◆ SET OF TASKS:
A. Output the passage from the HMM notes starting at "Q = q1 q2 ." and ending at "a[i][j]=P(qj|qi)".
B. Which single capital letters do the HMM notes use as symbols, and what does each one stand for?
___ DOCUMENT PASSAGE ___
In [1]:
#Theory Behind HMM (Jurafsky Notes):
""" A Markov chain is useful when we need to compute a probability for a sequence of
events that we can observe in the world. In many cases, however, the events we are
interested in may not be directly observable in the world. For example, in part-of-
speech tagging, we don’t observe part-of-speech tags in the world; we see words and have to infer the correct 
tags from the word sequence. Hence, we call the part-of-speech tags hidden because they are not observed.
"""
"""Imagine that you are a climatologist in the year 2799 studying the history of global
warming. You cannot find any records of the weather in Baltimore, Maryland, for
the summer of 2007, but you do find Jason Eisner’s diary, which lists how many ice
creams Jason ate every day that summer. Our goal is to use these observations to
estimate the temperature every day. We’ll simplify this weather task by assuming
there are only two kinds of days: cold (C) and hot (H). So the Eisner task is as
follows:
Given a sequence of observations O, each observation an integer cor-
responding to the number of ice creams eaten on a given day, figure
out the correct ‘hidden’ sequence Q of weather states (H or C) which
caused Jason to eat the ice cream."""
""""""

''

In [2]:
#Terminology
""" 
Q = q1 q2 . . . qN             : Set of N states
A = a[i][j] s.t. 1<=i,j<=N     : Transition probability matrix A,s.t a[i][j] is prob of moving from state i to j
a[i][j]=P(qj|qi)
___ EXTRACTED ENTRIES ___
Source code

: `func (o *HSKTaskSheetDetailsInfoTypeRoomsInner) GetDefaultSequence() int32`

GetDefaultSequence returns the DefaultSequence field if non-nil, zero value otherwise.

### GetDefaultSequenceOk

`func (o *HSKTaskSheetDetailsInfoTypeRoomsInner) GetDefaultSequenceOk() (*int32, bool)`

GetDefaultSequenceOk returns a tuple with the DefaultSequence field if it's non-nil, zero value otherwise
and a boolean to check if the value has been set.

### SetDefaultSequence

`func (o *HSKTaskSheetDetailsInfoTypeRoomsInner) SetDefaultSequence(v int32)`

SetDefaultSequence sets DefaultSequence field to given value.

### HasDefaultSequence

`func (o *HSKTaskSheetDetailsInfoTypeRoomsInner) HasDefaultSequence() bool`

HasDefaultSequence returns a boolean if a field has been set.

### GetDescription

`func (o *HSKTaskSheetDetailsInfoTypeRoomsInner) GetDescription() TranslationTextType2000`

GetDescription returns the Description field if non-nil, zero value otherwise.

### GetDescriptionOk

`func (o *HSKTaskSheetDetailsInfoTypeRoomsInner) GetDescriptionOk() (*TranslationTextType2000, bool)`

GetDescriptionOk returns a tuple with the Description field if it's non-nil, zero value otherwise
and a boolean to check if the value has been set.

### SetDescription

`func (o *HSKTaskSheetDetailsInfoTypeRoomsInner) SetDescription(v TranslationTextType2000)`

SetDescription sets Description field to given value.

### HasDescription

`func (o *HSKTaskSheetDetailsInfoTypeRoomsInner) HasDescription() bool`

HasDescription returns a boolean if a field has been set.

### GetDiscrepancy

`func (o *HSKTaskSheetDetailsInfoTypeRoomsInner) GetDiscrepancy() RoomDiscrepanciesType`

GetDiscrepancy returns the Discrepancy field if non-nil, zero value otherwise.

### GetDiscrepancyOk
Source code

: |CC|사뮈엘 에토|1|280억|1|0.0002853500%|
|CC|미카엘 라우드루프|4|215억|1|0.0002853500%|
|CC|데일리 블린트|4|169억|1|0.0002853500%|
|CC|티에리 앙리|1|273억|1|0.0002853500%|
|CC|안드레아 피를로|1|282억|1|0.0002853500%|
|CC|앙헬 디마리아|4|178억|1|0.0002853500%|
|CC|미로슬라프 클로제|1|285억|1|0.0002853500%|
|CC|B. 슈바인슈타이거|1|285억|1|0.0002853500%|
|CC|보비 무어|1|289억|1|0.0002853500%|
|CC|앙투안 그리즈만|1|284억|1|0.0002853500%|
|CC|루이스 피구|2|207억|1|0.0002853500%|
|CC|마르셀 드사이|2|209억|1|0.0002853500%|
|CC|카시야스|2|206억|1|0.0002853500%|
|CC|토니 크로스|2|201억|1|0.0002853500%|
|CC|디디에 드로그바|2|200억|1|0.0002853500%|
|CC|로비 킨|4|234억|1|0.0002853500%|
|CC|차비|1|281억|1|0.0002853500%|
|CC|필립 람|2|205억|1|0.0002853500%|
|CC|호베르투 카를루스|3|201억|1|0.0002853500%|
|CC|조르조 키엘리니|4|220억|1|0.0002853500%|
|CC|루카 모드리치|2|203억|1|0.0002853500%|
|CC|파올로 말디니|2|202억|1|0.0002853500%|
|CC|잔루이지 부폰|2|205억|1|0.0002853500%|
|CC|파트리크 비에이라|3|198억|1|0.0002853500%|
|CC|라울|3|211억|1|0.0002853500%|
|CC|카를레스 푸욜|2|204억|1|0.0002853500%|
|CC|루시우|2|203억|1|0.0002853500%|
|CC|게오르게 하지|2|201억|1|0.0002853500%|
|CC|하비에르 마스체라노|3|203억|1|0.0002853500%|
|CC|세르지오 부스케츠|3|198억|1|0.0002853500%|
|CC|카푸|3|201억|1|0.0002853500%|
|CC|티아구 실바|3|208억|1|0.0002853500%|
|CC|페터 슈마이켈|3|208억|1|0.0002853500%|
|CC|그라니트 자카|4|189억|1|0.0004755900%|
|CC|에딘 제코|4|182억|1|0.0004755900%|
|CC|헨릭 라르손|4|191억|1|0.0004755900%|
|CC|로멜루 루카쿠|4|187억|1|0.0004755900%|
___
◆ ANSWERS PROVIDED:
A.
Q = q1 q2 . . . qN             : Set of N states
A = a[i][j] s.t. 1<=i,j<=N     : Transition probability matrix A,s.t a[i][j] is prob of moving from state i to j
a[i][j]=P(qj|qi)

B.
- O: a sequence of observations, each an integer giving the number of ice creams eaten on a given day
- Q: the hidden sequence of weather states, and in the terminology, the set of N states
- H: hot days
- C: cold days
- N: the number of states
- A: the transition probability matrix